INFORMATION SHOWN START

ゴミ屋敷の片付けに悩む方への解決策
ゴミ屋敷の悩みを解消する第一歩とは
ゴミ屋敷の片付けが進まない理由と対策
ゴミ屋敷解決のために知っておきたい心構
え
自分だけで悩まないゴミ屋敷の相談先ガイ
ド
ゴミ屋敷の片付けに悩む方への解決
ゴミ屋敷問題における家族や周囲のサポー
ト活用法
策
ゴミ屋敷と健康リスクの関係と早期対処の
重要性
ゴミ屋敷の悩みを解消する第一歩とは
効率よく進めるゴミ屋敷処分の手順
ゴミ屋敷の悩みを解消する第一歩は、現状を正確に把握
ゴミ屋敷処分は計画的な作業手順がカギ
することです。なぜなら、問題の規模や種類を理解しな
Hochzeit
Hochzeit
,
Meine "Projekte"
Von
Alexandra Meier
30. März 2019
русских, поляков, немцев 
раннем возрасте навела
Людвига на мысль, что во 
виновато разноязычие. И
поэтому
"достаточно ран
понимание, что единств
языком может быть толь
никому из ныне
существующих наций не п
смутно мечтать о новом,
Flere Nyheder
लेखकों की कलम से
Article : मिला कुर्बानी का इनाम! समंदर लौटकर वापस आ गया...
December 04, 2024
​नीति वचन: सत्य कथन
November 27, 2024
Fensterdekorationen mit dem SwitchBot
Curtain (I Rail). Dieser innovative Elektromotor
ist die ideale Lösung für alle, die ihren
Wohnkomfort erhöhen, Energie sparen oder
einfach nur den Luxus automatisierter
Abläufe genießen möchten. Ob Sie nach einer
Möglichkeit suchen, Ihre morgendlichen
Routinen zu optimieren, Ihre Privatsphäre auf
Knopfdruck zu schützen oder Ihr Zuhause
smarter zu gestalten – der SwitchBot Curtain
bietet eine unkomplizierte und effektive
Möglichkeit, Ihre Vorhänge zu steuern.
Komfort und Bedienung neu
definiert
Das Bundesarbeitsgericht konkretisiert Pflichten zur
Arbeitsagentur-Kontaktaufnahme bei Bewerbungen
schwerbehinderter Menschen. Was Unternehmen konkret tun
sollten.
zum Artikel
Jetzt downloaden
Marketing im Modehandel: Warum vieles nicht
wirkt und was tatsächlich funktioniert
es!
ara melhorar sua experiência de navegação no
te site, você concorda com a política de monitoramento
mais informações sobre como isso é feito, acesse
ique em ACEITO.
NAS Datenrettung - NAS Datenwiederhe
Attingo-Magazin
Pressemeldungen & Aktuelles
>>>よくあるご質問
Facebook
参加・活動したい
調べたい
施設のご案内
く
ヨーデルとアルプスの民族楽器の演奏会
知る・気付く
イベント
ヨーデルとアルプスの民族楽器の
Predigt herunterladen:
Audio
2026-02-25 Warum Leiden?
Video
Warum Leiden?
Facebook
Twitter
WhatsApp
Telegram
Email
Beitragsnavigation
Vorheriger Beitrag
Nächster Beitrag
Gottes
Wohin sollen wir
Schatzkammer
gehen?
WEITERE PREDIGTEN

INFORMATION SHOWN END

EXERCISE GOAL:
Would you quote everything above from the line containing "30. März 2019" down to the line containing "Knopfdruck zu schützen oder Ihr Zuhause"? Include both of those lines and nothing else.

RESPONSE AREA:
30. März 2019
русских, поляков, немцев 
раннем возрасте навела
Людвига на мысль, что во 
виновато разноязычие. И
поэтому
"достаточно ран
понимание, что единств
языком может быть толь
никому из ныне
существующих наций не п
смутно мечтать о новом,
Flere Nyheder
लेखकों की कलम से
Article : मिला कुर्बानी का इनाम! समंदर लौटकर वापस आ गया...
December 04, 2024
​नीति वचन: सत्य कथन
November 27, 2024
Fensterdekorationen mit dem SwitchBot
Curtain (I Rail). Dieser innovative Elektromotor
ist die ideale Lösung für alle, die ihren
Wohnkomfort erhöhen, Energie sparen oder
einfach nur den Luxus automatisierter
Abläufe genießen möchten. Ob Sie nach einer
Möglichkeit suchen, Ihre morgendlichen
Routinen zu optimieren, Ihre Privatsphäre auf
Knopfdruck zu schützen oder Ihr Zuhause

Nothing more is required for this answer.